ACTION ITEM: Among the entries, which lines carry the string "tail"? Copy every one.

DATA FOR THIS EXERCISE:
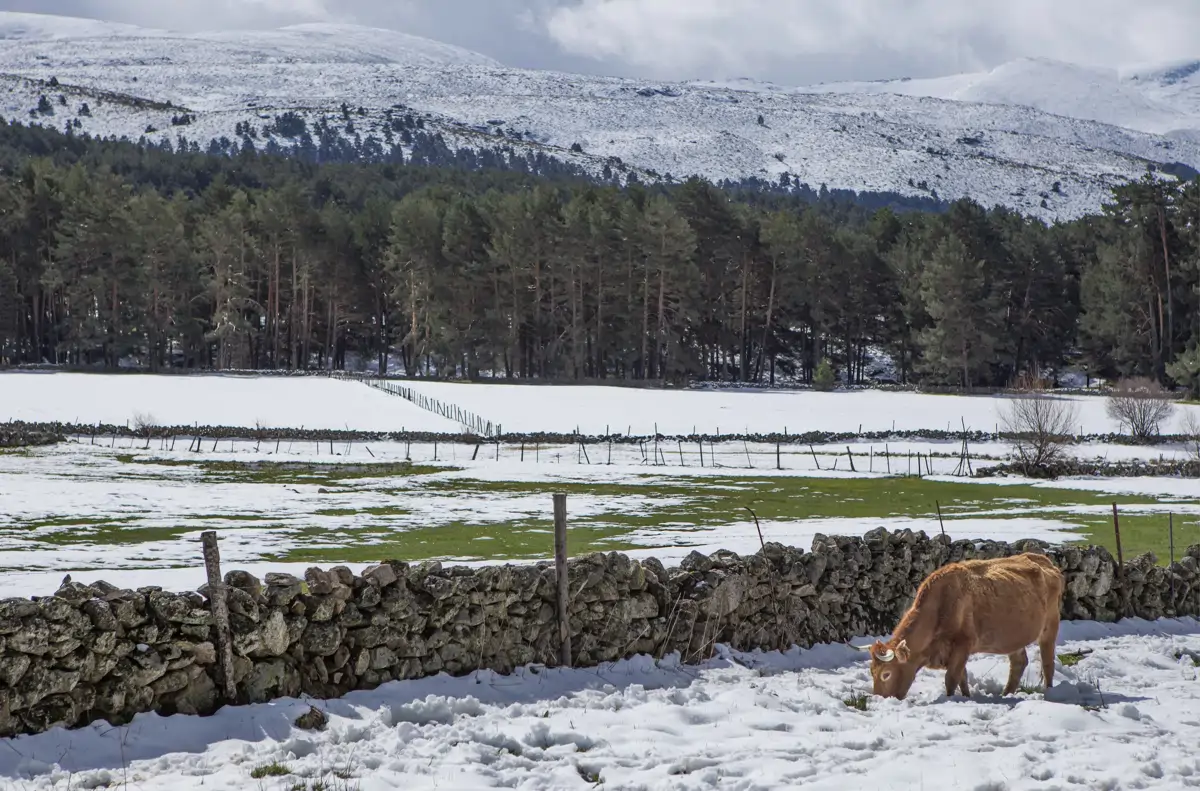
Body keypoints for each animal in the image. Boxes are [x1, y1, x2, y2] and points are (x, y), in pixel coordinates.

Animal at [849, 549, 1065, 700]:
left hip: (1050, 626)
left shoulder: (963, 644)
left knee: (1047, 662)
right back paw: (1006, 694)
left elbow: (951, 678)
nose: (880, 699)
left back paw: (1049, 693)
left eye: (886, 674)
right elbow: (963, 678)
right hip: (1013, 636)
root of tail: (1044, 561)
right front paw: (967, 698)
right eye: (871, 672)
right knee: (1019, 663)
* * *
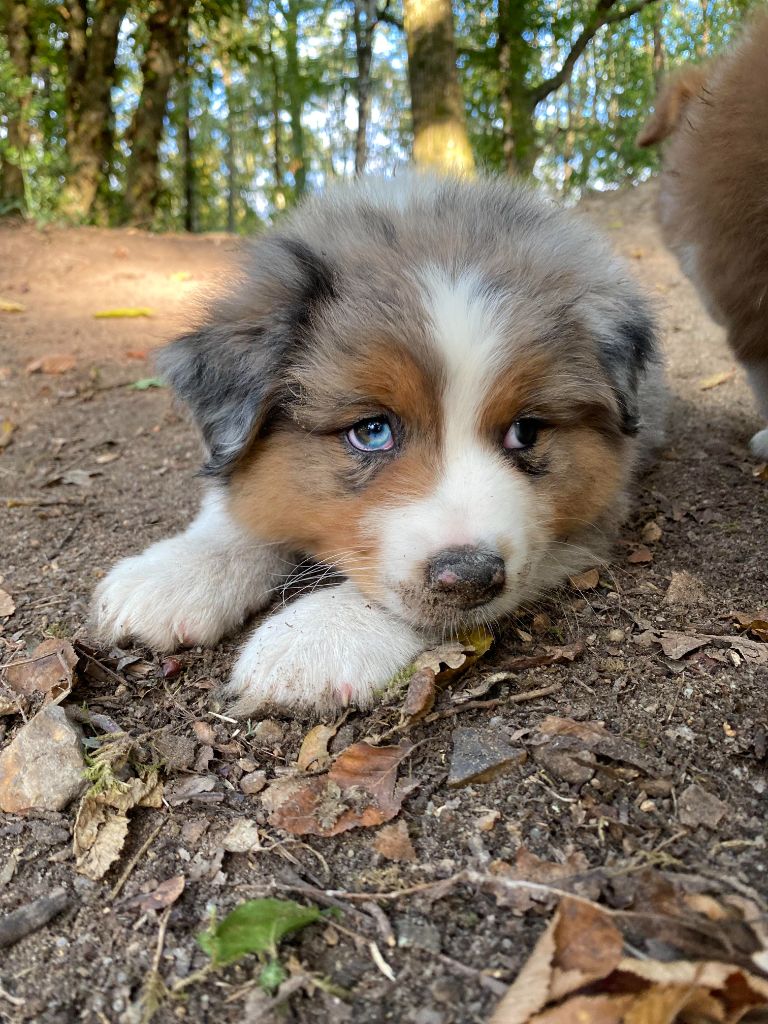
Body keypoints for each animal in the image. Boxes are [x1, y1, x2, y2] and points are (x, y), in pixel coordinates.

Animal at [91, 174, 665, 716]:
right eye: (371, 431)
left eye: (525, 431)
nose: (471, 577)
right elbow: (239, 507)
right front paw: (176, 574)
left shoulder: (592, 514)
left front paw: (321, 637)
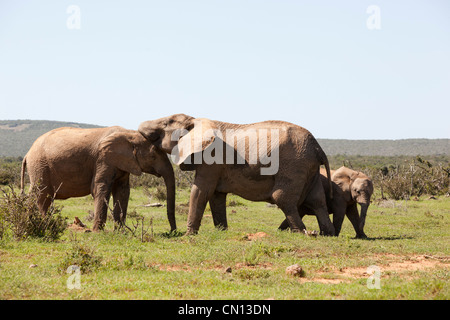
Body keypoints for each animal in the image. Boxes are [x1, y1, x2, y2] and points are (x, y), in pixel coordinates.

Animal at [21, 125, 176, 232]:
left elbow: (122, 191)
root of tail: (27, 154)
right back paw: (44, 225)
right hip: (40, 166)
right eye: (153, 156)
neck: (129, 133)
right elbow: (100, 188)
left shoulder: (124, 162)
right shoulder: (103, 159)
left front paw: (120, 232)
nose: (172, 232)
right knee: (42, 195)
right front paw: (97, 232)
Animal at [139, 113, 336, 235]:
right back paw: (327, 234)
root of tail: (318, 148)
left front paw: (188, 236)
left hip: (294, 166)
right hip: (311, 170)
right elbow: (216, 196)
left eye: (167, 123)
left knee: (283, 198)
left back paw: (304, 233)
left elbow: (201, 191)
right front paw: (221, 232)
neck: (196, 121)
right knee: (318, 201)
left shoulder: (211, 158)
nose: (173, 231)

ANSWER AREA:
root of tail: (1044, 561)
root of tail: (27, 154)
root of tail: (318, 148)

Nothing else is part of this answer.